If the player is giving direction input, then we can calculate THETA to be atan2 of y over x. This provides the angle difference of a line segment connecting the origin of a 2D cartesian plane to these coordinates and the positive x axis. Subtracting the current rotation gives us the difference between that line segment and the current rotation. We also need to wrap this value to be between negative and positive PI. Remember that PI is a half rotation, so this is restricting the angle to be between a half rotation clockwise and a half rotation counterclockwise.
Then add to the character’s rotation, the rotation speed times DELTA, clamped to be no less than 0, and no more than the absolute value of THETA. This will prevent overshooting the mark, since the actual rotation can’t be more than theta.

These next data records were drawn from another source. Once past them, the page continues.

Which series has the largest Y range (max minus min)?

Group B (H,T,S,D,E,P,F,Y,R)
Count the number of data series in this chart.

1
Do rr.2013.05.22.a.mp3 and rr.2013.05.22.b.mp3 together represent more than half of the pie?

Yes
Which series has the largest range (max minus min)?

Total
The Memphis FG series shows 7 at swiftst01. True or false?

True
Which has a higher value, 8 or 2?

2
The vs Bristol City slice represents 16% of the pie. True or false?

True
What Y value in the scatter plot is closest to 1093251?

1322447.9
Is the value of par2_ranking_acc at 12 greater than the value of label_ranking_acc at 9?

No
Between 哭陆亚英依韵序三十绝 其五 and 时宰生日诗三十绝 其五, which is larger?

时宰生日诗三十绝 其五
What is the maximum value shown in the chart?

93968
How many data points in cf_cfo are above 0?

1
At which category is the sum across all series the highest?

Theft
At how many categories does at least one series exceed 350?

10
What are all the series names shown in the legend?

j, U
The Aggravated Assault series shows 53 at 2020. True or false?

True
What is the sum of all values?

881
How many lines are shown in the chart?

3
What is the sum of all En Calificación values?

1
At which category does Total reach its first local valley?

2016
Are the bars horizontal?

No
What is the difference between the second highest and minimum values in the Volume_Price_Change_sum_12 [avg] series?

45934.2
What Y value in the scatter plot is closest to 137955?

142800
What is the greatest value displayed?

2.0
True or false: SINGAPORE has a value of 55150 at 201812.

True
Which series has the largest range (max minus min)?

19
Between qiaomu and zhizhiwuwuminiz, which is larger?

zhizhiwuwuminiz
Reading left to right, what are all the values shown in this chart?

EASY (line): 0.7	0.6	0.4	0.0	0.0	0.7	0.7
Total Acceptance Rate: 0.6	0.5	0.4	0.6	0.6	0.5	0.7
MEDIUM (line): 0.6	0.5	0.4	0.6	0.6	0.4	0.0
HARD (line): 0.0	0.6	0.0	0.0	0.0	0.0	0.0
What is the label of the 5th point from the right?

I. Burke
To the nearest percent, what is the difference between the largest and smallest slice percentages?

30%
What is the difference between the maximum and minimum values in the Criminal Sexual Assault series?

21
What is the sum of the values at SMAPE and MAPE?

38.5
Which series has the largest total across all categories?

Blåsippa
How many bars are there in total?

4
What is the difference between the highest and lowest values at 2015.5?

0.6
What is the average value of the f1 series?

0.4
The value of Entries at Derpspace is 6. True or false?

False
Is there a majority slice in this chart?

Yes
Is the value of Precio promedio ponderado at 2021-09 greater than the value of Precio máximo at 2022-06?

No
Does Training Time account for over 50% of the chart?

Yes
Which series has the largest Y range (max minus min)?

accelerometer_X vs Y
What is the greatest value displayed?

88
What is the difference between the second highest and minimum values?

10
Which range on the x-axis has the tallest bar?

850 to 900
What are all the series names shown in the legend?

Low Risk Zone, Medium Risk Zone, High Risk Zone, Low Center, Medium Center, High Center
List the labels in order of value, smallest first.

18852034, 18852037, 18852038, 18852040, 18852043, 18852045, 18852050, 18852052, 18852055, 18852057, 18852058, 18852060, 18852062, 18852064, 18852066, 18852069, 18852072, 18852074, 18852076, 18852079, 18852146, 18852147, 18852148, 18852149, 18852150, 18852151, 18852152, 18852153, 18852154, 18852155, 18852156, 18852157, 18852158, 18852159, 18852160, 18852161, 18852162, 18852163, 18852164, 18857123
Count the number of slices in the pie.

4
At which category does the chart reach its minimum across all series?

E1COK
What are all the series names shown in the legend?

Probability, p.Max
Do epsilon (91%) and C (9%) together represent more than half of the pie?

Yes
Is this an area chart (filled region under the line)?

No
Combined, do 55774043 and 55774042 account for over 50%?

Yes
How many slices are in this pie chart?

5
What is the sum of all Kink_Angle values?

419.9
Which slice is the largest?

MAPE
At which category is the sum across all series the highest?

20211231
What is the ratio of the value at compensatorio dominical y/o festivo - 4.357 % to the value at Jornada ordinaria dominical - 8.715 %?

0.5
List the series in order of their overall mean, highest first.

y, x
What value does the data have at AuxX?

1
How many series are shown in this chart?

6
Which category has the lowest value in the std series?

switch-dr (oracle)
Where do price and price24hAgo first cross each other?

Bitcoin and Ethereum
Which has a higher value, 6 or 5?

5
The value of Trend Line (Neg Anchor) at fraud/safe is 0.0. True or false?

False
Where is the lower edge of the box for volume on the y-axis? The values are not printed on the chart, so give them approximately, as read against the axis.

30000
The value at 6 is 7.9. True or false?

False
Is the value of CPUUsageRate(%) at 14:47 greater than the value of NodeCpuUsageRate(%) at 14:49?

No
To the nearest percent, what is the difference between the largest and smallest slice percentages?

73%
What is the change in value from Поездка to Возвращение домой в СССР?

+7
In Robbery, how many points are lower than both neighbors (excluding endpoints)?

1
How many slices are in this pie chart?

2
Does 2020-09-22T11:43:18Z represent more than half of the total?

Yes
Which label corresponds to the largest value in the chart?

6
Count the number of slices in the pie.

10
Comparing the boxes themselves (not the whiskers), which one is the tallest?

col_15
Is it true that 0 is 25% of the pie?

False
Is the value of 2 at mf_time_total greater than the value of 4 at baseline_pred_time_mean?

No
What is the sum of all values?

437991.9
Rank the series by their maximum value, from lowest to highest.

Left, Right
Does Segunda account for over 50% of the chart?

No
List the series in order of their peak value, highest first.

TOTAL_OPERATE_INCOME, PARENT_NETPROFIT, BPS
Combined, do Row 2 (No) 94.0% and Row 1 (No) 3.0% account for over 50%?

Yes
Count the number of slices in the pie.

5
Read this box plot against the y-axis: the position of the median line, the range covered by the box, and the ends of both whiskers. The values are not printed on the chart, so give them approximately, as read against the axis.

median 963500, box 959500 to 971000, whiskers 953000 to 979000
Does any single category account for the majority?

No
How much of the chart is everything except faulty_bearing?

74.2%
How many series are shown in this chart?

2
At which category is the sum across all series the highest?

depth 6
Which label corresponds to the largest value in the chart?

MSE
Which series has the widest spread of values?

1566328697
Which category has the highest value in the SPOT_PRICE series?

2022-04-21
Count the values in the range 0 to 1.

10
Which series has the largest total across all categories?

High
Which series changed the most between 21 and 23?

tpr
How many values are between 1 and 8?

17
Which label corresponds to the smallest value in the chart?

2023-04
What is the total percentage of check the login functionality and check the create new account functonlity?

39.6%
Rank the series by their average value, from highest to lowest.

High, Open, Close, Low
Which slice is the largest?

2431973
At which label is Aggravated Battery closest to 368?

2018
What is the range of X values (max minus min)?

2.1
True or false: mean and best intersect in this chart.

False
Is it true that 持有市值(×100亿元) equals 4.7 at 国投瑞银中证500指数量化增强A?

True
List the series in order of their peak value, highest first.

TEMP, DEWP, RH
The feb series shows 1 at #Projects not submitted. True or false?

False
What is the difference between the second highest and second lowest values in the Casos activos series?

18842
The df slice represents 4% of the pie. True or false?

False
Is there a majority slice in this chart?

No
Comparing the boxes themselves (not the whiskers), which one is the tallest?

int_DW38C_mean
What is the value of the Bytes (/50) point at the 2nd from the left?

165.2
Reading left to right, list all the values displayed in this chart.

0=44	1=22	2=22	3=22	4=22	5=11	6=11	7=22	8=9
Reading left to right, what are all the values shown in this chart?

But we also need to apply the sign of THETA to the rotation speed, to rotate in the desired clockwise or counterclockwise direction.
In 3D, we are rotating the character rig, and its rotation is a vector3, but we only need to rotate about the y axis. We can use the same formula, substituting -z for y in the direction if using 3D direction, but also adding a quarter rotation, making backward, or away from the camera, the point of reference instead of right. Or we can simplify this a little bit by removing the quarter rotation, swapping x and z in the atan2 function, and removing the negative from z. This will still provide the angle difference between the directional input and the character rig’s current y rotation, so the rotation statement remains the same.